Mike Freeman k7uij at panix.com
Sun Apr 24 17:14:54 UTC 2011


Sean:

I'm not saying scanners have no place.  For my taste, OCr software *still*
isn't sufficiently accurate to satisfy me.  But that's my personal
preference.  Likewise, I think we have to distinguish what type of material
we're dealing with:  scanning works far better for literary material than it
does for texts in the hard sciences although this is slowly changing.

Moreover, either in this post or another, you wrote of having DSS offices do
some scanning.  Frankly, there were no such things when I went to college
and had there been DSS offices then, I'd have stayed as far away from them
as I could and would do so now were I to go back to school.

Electronic searches are fine if you know more-or-less exactly what you're
looking for.  But there's no substitute for human intelligence and the
ability to get the gist of what's on a page either by eye or by touch.  And
yes, I know about skim-reading.

But basically what I'm talking about is not the occasional scan but when
students spend *hours* ripping apart books and scanning them -- hours that
could have been better spent studying something else, especially when ten
minutes with a reader could elicit the required material.

In this connection, it might be instructive to go back and read Peggy
Elliott's Monitor articles about efficient use of readers.

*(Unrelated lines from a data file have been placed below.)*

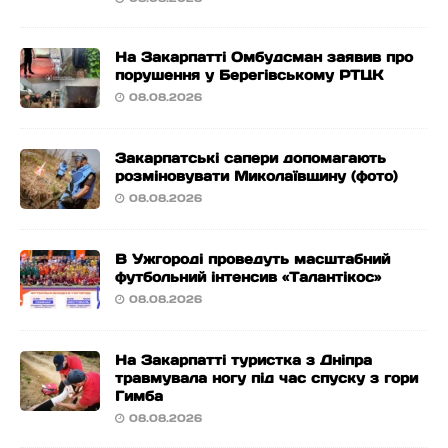
На Закарпатті Омбудсман заявив про
порушення у Берегівському РТЦК
08.08.2026
Закарпатські сапери допомагають
розміновувати Миколаївщину (фото)
08.08.2026
В Ужгороді проведуть масштабний
футбольний інтенсив «Талантікос»
08.08.2026
На Закарпатті туристка з Дніпра
травмувала ногу під час спуску з гори
Гимба
08.08.2026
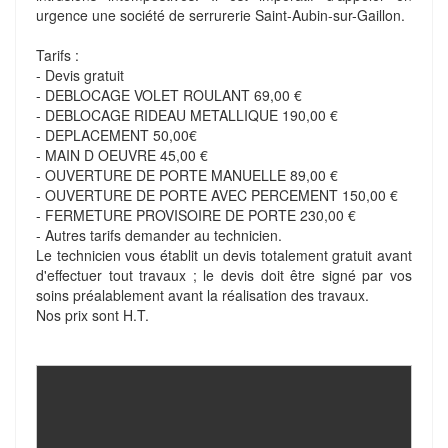
urgence une société de serrurerie Saint-Aubin-sur-Gaillon.
Tarifs :
- Devis gratuit
- DEBLOCAGE VOLET ROULANT 69,00 €
- DEBLOCAGE RIDEAU METALLIQUE 190,00 €
- DEPLACEMENT 50,00€
- MAIN D OEUVRE 45,00 €
- OUVERTURE DE PORTE MANUELLE 89,00 €
- OUVERTURE DE PORTE AVEC PERCEMENT 150,00 €
- FERMETURE PROVISOIRE DE PORTE 230,00 €
- Autres tarifs demander au technicien.
Le technicien vous établit un devis totalement gratuit avant
d'effectuer tout travaux ; le devis doit être signé par vos
soins préalablement avant la réalisation des travaux.
Nos prix sont H.T.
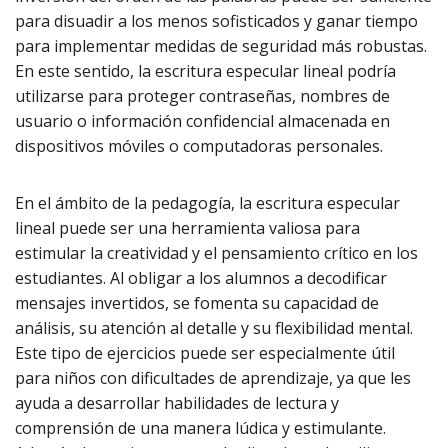
para disuadir a los menos sofisticados y ganar tiempo
para implementar medidas de seguridad más robustas.
En este sentido, la escritura especular lineal podría
utilizarse para proteger contraseñas, nombres de
usuario o información confidencial almacenada en
dispositivos móviles o computadoras personales.
En el ámbito de la pedagogía, la escritura especular
lineal puede ser una herramienta valiosa para
estimular la creatividad y el pensamiento crítico en los
estudiantes. Al obligar a los alumnos a decodificar
mensajes invertidos, se fomenta su capacidad de
análisis, su atención al detalle y su flexibilidad mental.
Este tipo de ejercicios puede ser especialmente útil
para niños con dificultades de aprendizaje, ya que les
ayuda a desarrollar habilidades de lectura y
comprensión de una manera lúdica y estimulante.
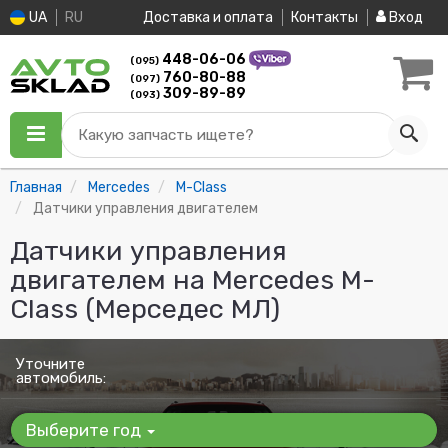
UA
RU
Доставка и оплата
Контакты
Вход
448-06-06
(095)
760-80-88
(097)
309-89-89
(093)
Какую запчасть ищете?
Главная
Mercedes
M-Class
Датчики управления двигателем
Датчики управления
двигателем на Mercedes M-
Class (Мерседес МЛ)
Уточните
автомобиль:
Выберите год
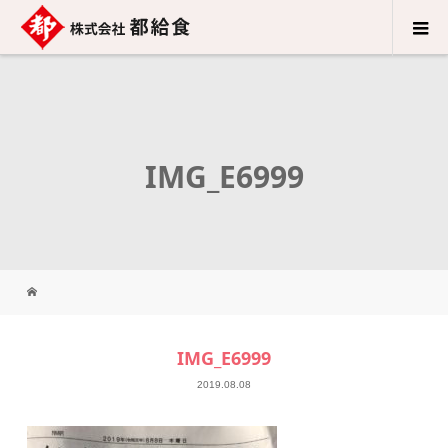
IMG_E6999
IMG_E6999
2019.08.08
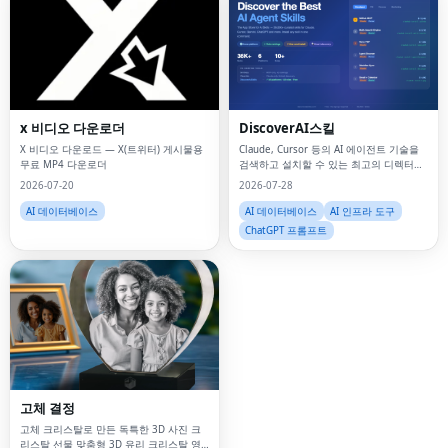
x 비디오 다운로더
DiscoverAI스킬
X 비디오 다운로드 — X(트위터) 게시물용
Claude, Cursor 등의 AI 에이전트 기술을
무료 MP4 다운로더
검색하고 설치할 수 있는 최고의 디렉터리
입니다.
2026-07-20
2026-07-28
AI 데이터베이스
AI 데이터베이스
AI 인프라 도구
ChatGPT 프롬프트
Fac
Twi
Lin
고체 결정
Pin
고체 크리스탈로 만든 독특한 3D 사진 크
리스탈 선물 맞춤형 3D 유리 크리스탈 영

Bottom line is that the best solution is to use the techniques that work the
best for you.  But sometimes, just as when people try to make us use sight
we don't have, we ourselves fall into ruts and don't use all technologies or
resources (including readers) to best advantage.

Cheers!

Mike


-----Original Message-----
From: nabs-l-bounces at nfbnet.org [mailto:nabs-l-bounces at nfbnet.org] On Behalf
Of Sean Whalen
Sent: Sunday, April 24, 2011 9:35 AM
To: nabs-l at nfbnet.org
Subject: Re: [nabs-l] technology question

With an electronic version of a text you can skip extraneous material as
well, and you decide what is extraneous. You can navigate by sentence,
paragraph, page, or read in skim mode. You can also search for particular
words or phrases much more quickly than can any human. Yes, the scanning
takes time, but that time is more than made up for by the ability to read
the material significantly faster than you can listen to another person read
it aloud. Making the process time efficient may require a quicker scanner,
but those are not too difficult to come by. Also, most DSS offices will do
scanning for students. I think that is fine as long as students are prepared
to pick up the slack and do it ourselves if DSS falls through.

 

Surely there are benefits to working with a reader, but the mere fact that
there are some benefits doesn't make it the better choice. I don't think it
should, or has to be, an either or, but if I could choose only one or the
other, it would be scanning and OCR hands down. The point with which I
disagree, and please correct me if this is not what you are saying, is that
students would be better off forgetting about scanning and simply using
readers. That is simply a less efficient approach, and takes more control
out of the hands of the blind student.